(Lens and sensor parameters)
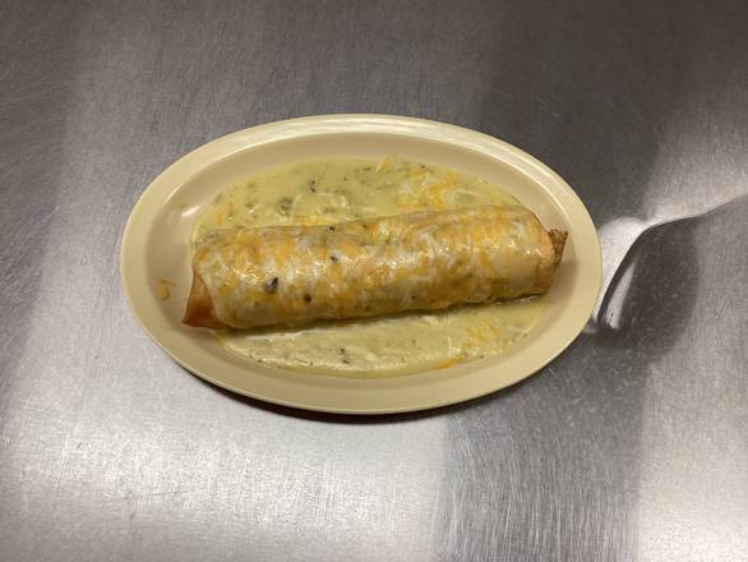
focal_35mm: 31
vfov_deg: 45.5
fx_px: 670
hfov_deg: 58.3
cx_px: 374
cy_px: 281
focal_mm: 3.3
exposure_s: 1/120
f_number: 2.4
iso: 64
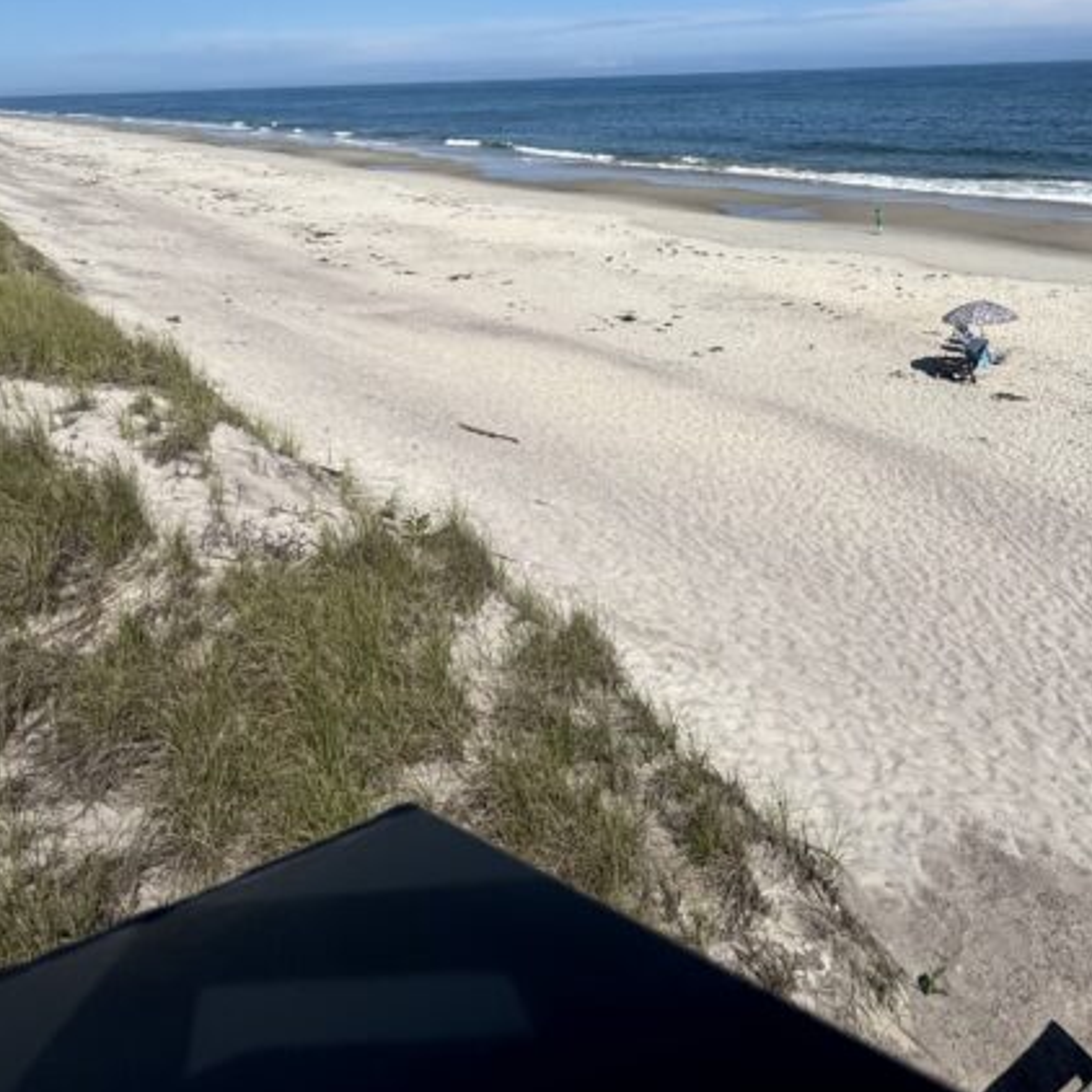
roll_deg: +1.8
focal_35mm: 30
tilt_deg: -2.6
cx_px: 657
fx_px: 1071
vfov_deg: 48.3
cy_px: 106
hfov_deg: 53.6
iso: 50
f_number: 2.2
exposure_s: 1/3906
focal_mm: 2.22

→ **Task instructions**:
Return every entry unchanged and skip the pictures.

→ **Result below**:
focal_35mm: 31
vfov_deg: 45.5
fx_px: 670
hfov_deg: 58.3
cx_px: 374
cy_px: 281
focal_mm: 3.3
exposure_s: 1/120
f_number: 2.4
iso: 64
roll_deg: +1.8
focal_35mm: 30
tilt_deg: -2.6
cx_px: 657
fx_px: 1071
vfov_deg: 48.3
cy_px: 106
hfov_deg: 53.6
iso: 50
f_number: 2.2
exposure_s: 1/3906
focal_mm: 2.22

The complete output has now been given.